• Questions d'étude:
[1] Répondez aux questions suivantes d'après le texte fourni.
(a) À qui est confiée la volonté de concevoir un univers évolutif ?
(b) Quels deux objectifs Stillnode veut-il réunir dans son système ?
(c) Quelle répétition le système doit-il permettre d'éviter ?
[2] Recopiez le passage du texte fourni situé entre « Notre   objectif » et « changer  pour  les  joueurs. », bornes comprises.

• Texte fourni:
****************

La volonté de concevoir un univers évolutif est en outre affichée comme un concept clé dans ces premiers temps, et confiée à l’équipe de conception :

Objectif  Concept  et  Univers  :  créer  un  univers  cohérent  et  évolutif  (passé,  présent  et  futur).   —  2000,  «  White  paper  »  document  texte,  archives  internes,  AoU  

Stillnode veut développer un système qui à la fois suive une trame narrative (une storyline) et offre une liberté d’action la plus étendue possible aux joueurs. Ces objectifs peuvent paraître communs au jeu de rôle sur support papier, dans lequel le maître de jeu retravaille en permanence l’articulation entre un scénario prédéterminé et son interprétation par des participants en nombre restreint, mais s’applique plus difficilement à une narration inscrite dans, et relatée au travers de fonctionnalités logicielles qui doivent s’appliquer de la même façon à une audience dite massive de joueurs. Pour répondre à ce défi, des systèmes automatisés de gestion de l’histoire du monde à différents niveaux sont conceptualisés, tel que décrit ci-dessous :

Notre   objectif   a   été   de   fabriquer   un   système   simple,   ne   demandant   pas   à   l’équipe   de   concept   de   développer  autant  d’histoires  qu’il  y  aurait  de  joueurs,  permettant  à  ces  histoires  d’être  haletantes  et   surtout  pouvant  évoluer,  évitant  alors  la  répétition  lassante  qui  existe  actuellement  dans  les  jeux  vidéos   persistants.   Enfin,  nous  avons   souhaité  que   ces  histoires   soient  avant  tout  passionnantes  à  vivre   et  à   changer  pour  les  joueurs.

****************

• Données fournies:
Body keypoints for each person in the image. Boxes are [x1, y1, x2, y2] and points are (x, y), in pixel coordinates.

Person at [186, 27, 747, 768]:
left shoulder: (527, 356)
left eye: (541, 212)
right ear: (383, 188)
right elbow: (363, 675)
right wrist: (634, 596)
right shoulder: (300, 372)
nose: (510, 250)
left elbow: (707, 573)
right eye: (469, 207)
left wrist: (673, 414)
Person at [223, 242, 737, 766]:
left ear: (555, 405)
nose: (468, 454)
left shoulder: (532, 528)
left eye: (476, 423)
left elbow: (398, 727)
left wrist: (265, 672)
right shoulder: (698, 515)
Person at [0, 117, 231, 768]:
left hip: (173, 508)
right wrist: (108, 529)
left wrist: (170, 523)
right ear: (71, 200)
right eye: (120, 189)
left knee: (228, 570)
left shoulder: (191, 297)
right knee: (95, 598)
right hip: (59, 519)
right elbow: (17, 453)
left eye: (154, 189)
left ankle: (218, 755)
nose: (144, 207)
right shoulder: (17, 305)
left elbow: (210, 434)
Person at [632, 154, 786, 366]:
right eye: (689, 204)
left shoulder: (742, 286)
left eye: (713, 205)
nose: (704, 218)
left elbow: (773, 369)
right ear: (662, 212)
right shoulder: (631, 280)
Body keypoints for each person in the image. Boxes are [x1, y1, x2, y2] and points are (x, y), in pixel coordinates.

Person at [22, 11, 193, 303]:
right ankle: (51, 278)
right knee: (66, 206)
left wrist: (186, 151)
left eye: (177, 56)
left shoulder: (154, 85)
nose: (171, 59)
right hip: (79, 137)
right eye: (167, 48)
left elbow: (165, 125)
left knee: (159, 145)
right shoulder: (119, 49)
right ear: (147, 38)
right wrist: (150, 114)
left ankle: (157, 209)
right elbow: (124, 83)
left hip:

****************

• Réponses dans l'ordre:
[1]
(a) À l'équipe de conception.
(b) Suivre une trame narrative (une storyline) et offrir aux joueurs une liberté d'action la plus étendue possible.
(c) La répétition lassante qui existe actuellement dans les jeux vidéos persistants.

[2]
Notre   objectif   a   été   de   fabriquer   un   système   simple,   ne   demandant   pas   à   l’équipe   de   concept   de   développer  autant  d’histoires  qu’il  y  aurait  de  joueurs,  permettant  à  ces  histoires  d’être  haletantes  et   surtout  pouvant  évoluer,  évitant  alors  la  répétition  lassante  qui  existe  actuellement  dans  les  jeux  vidéos   persistants.   Enfin,  nous  avons   souhaité  que   ces  histoires   soient  avant  tout  passionnantes  à  vivre   et  à   changer  pour  les  joueurs.